Obesity and Fat Physiology 2
Obesity and the regulation, function and biosynthesis of unsaturated fatty acids in animals (including humans) is modelled in c. elegans. This data shows relative fatty acid composition of various strains of C. elegans (a microscopic nematode worm used as a model organism for biomedical research). Wild type, a mutant strain and two transgenic strains of nematodes were grown at two different temperatures. These different temperatures may have changed the ratios of the fatty acid composition. T-tests will be the predominant tests used in this data set but other correlations may be found.
Substance Abuse in College Students A-E
This is a study of first year college students enrolled in 2- and 4- year colleges. The study is trying to determine whether there is a difference between 2- and 4-college students in alcohol (and other substances) use, parent support, life stresses and neurocognitive factors that account for links between sleep deprivation and high-risk alcohol use. There are a lot of analysis techniques that can be used here including hypothesis testing, ANOVA and multiple regression. Five different students will look at different aspects of this study.
Power Grid Fluctuations
This data records power grid values from all over the U.S. The goal here is to identify and evaluate “events” or anomalies in power production. Four different students will work on this data but from different cities.

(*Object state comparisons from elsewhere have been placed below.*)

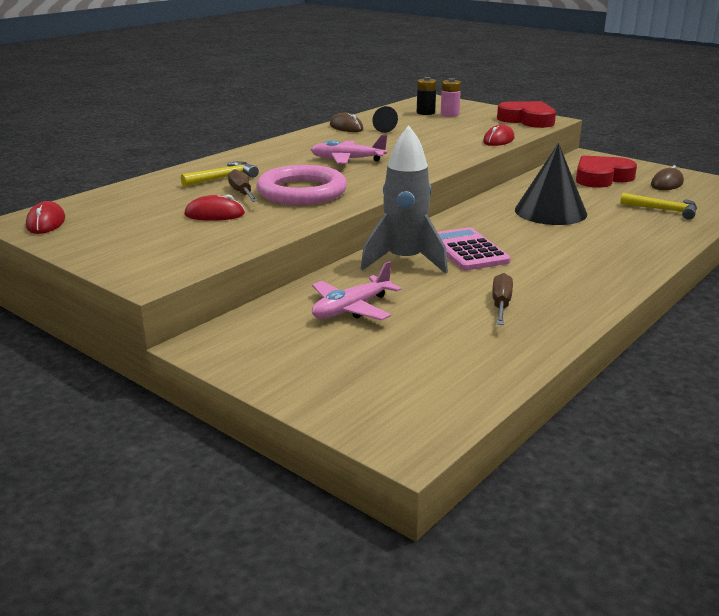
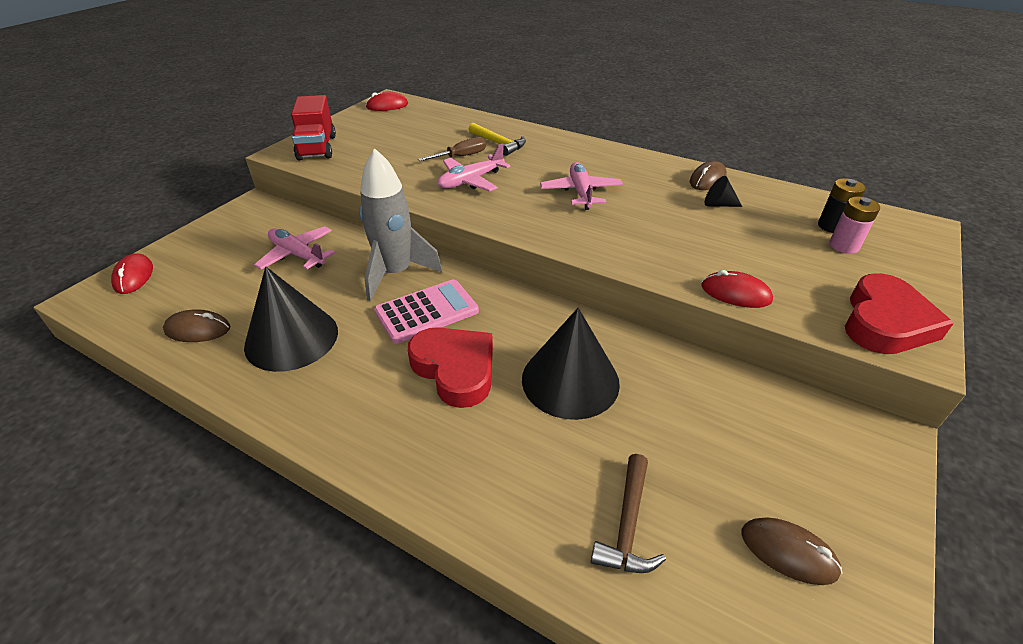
camera: 80 degrees right, 15 degrees up
(152, 259) = (317, 148): none -> red truck
(214, 214) = (407, 154): red mouse -> red mouse (134, 276)
(302, 192) = (471, 181): pink ring -> pink plane
(484, 354) = (198, 329): none -> brown mouse
(501, 304) = (291, 338): brown screwdriver -> black cone
(601, 178) = (764, 449): red heart -> red heart (455, 369)
(663, 210) = (627, 525): yellow hammer -> brown hammer

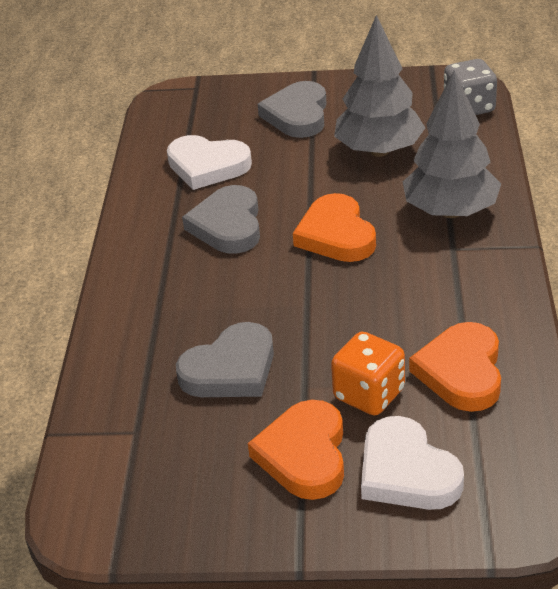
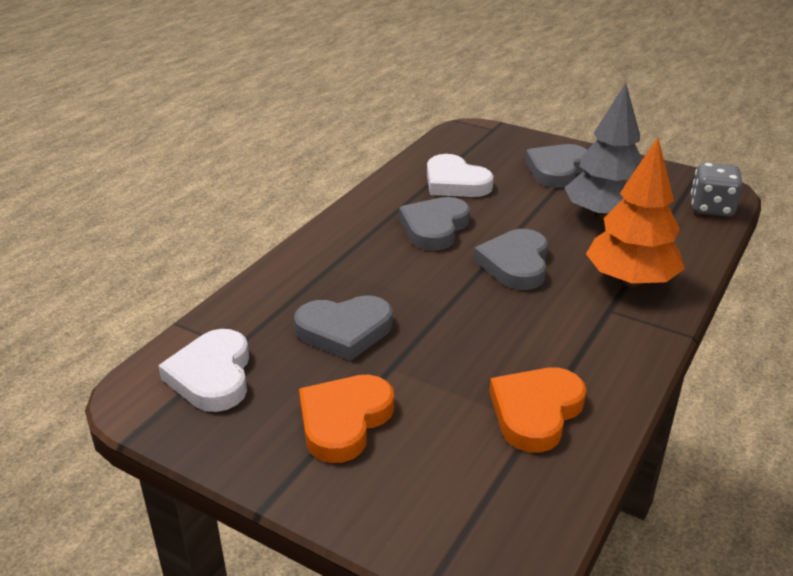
camera: 25 degrees right, 5 degrees down
(336, 235) = (515, 264): orange heart -> grey heart
(369, 394) = (439, 396): orange dice -> none
(406, 472) = (417, 474): white heart -> white heart (212, 376)
(450, 211) = (630, 280): grey tree -> orange tree

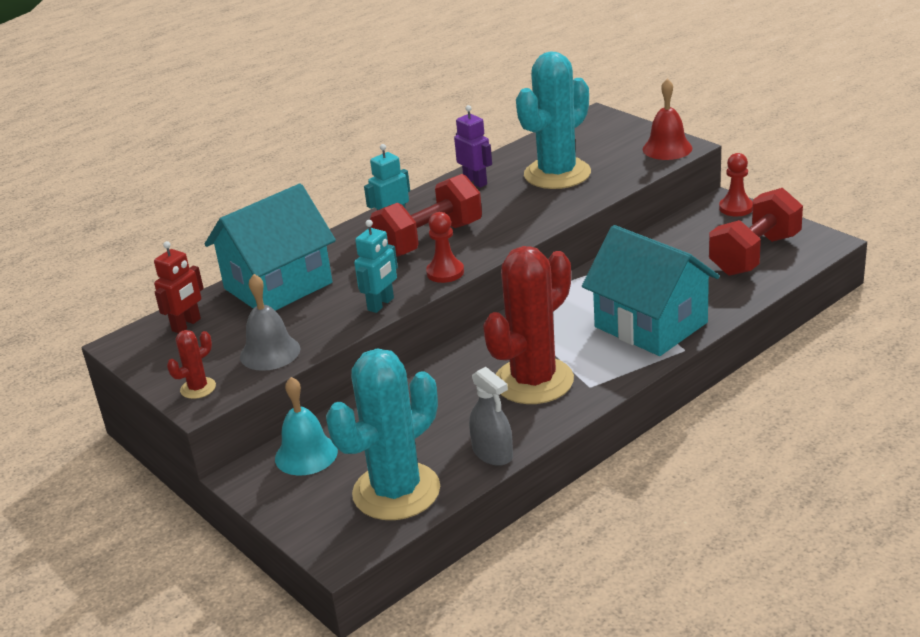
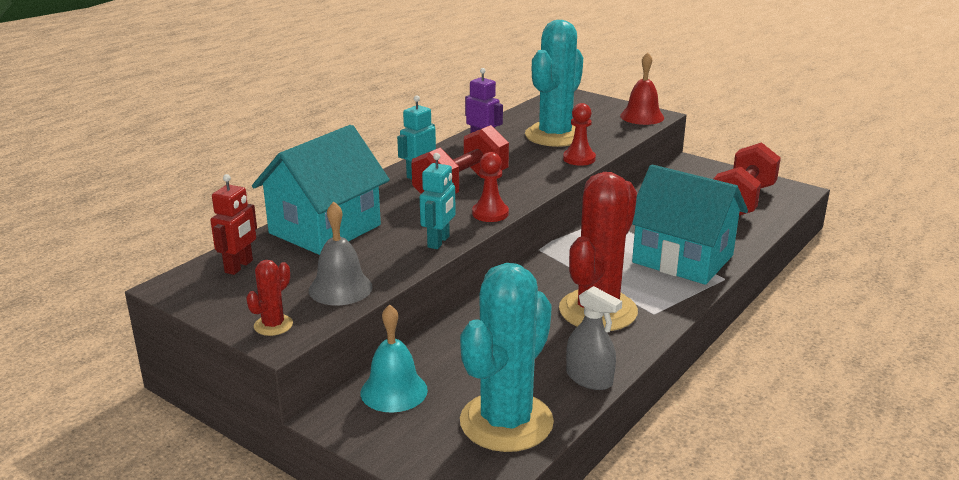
camera: 15 degrees left, 5 degrees down
(736, 208) = (705, 167): red pawn -> red pawn (579, 159)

Epigenetic Effects on Cell Morphology
This study follows four generations of rats after the original generation was exposed to pesticides. The cell morphology of the following generations was studied to determine the lingering effects of the exposure over multiple generations due to epigenetic changes in the original generation. Each of four students will look at the whole 4-generation study for one of the organs. That is, one student will study the testes data, one will study prostate data, one will study the kidney data and one will study the ovary data.